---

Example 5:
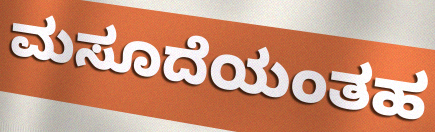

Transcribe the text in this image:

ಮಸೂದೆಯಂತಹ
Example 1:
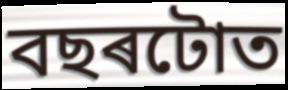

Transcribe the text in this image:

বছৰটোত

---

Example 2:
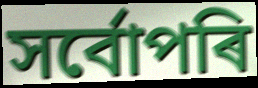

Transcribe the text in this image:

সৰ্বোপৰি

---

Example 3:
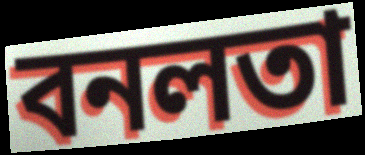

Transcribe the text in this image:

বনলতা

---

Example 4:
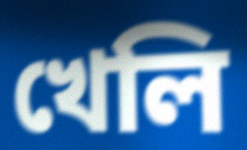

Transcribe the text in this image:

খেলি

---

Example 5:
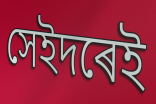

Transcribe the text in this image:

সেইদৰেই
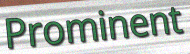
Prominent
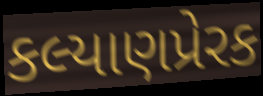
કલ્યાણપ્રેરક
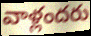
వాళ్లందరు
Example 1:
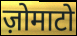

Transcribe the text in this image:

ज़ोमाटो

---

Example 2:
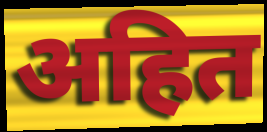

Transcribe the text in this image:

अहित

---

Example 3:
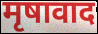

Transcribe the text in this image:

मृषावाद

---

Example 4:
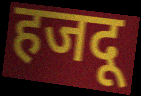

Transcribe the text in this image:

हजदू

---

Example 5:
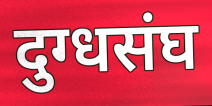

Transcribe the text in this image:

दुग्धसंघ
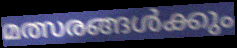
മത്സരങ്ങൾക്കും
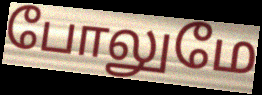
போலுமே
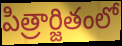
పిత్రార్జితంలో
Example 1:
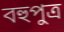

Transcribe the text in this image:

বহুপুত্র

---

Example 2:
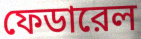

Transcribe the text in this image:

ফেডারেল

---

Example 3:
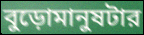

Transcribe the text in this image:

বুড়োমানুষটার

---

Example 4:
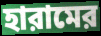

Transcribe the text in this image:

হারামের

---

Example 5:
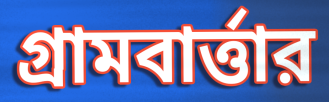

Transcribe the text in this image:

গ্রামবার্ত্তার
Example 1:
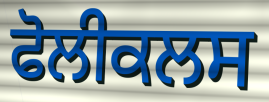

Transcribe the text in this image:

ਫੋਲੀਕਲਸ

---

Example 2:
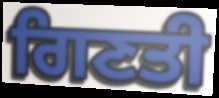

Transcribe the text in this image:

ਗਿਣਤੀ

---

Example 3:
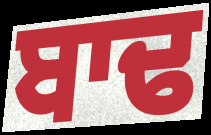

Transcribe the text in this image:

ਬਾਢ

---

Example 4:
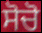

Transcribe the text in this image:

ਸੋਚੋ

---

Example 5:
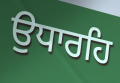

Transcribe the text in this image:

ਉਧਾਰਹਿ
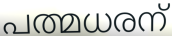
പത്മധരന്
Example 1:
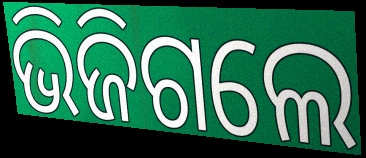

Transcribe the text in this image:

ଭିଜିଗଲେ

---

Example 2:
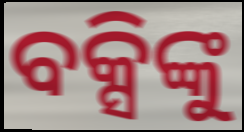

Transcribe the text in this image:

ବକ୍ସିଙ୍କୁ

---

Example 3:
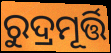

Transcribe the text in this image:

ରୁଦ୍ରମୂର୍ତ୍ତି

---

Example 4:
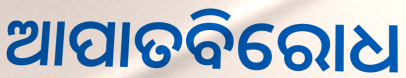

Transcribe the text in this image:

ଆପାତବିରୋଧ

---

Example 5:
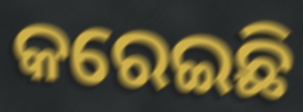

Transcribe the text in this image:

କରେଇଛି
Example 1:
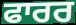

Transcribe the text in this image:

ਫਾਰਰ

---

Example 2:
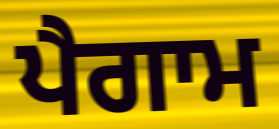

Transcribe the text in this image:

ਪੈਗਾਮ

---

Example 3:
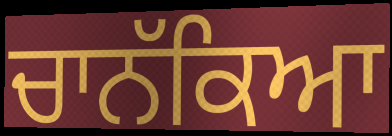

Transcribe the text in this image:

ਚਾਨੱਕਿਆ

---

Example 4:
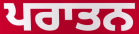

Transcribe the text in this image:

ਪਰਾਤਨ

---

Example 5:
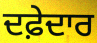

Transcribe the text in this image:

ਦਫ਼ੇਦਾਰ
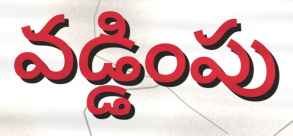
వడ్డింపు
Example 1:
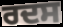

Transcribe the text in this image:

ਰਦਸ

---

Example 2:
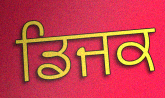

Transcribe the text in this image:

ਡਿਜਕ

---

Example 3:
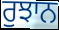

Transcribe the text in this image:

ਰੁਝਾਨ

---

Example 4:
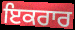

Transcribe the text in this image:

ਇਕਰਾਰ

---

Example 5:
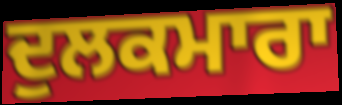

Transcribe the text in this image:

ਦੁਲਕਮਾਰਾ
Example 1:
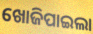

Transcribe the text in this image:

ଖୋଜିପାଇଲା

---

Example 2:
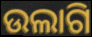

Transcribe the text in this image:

§ **About this exercise**
The data must be repeated exactly. Any pictures in it are to be left out.

§ **Problem solution**
---

Example 5:

Transcribe the text in this image:

ಮಸೂದೆಯಂತಹ
Example 1:

Transcribe the text in this image:

বছৰটোত

---

Example 2:

Transcribe the text in this image:

সৰ্বোপৰি

---

Example 3:

Transcribe the text in this image:

বনলতা

---

Example 4:

Transcribe the text in this image:

খেলি

---

Example 5:

Transcribe the text in this image:

সেইদৰেই
Prominent
કલ્યાણપ્રેરક
వాళ్లందరు
Example 1:

Transcribe the text in this image:

ज़ोमाटो

---

Example 2:

Transcribe the text in this image:

अहित

---

Example 3:

Transcribe the text in this image:

मृषावाद

---

Example 4:

Transcribe the text in this image:

हजदू

---

Example 5:

Transcribe the text in this image:

दुग्धसंघ
മത്സരങ്ങൾക്കും
போலுமே
పిత్రార్జితంలో
Example 1:

Transcribe the text in this image:

বহুপুত্র

---

Example 2:

Transcribe the text in this image:

ফেডারেল

---

Example 3:

Transcribe the text in this image:

বুড়োমানুষটার

---

Example 4:

Transcribe the text in this image:

হারামের

---

Example 5:

Transcribe the text in this image:

গ্রামবার্ত্তার
Example 1:

Transcribe the text in this image:

ਫੋਲੀਕਲਸ

---

Example 2:

Transcribe the text in this image:

ਗਿਣਤੀ

---

Example 3:

Transcribe the text in this image:

ਬਾਢ

---

Example 4:

Transcribe the text in this image:

ਸੋਚੋ

---

Example 5:

Transcribe the text in this image:

ਉਧਾਰਹਿ
പത്മധരന്
Example 1:

Transcribe the text in this image:

ଭିଜିଗଲେ

---

Example 2:

Transcribe the text in this image:

ବକ୍ସିଙ୍କୁ

---

Example 3:

Transcribe the text in this image:

ରୁଦ୍ରମୂର୍ତ୍ତି

---

Example 4:

Transcribe the text in this image:

ଆପାତବିରୋଧ

---

Example 5:

Transcribe the text in this image:

କରେଇଛି
Example 1:

Transcribe the text in this image:

ਫਾਰਰ

---

Example 2:

Transcribe the text in this image:

ਪੈਗਾਮ

---

Example 3:

Transcribe the text in this image:

ਚਾਨੱਕਿਆ

---

Example 4:

Transcribe the text in this image:

ਪਰਾਤਨ

---

Example 5:

Transcribe the text in this image:

ਦਫ਼ੇਦਾਰ
వడ్డింపు
Example 1:

Transcribe the text in this image:

ਰਦਸ

---

Example 2:

Transcribe the text in this image:

ਡਿਜਕ

---

Example 3:

Transcribe the text in this image:

ਰੁਝਾਨ

---

Example 4:

Transcribe the text in this image:

ਇਕਰਾਰ

---

Example 5:

Transcribe the text in this image:

ਦੁਲਕਮਾਰਾ
Example 1:

Transcribe the text in this image:

ଖୋଜିପାଇଲା

---

Example 2:

Transcribe the text in this image:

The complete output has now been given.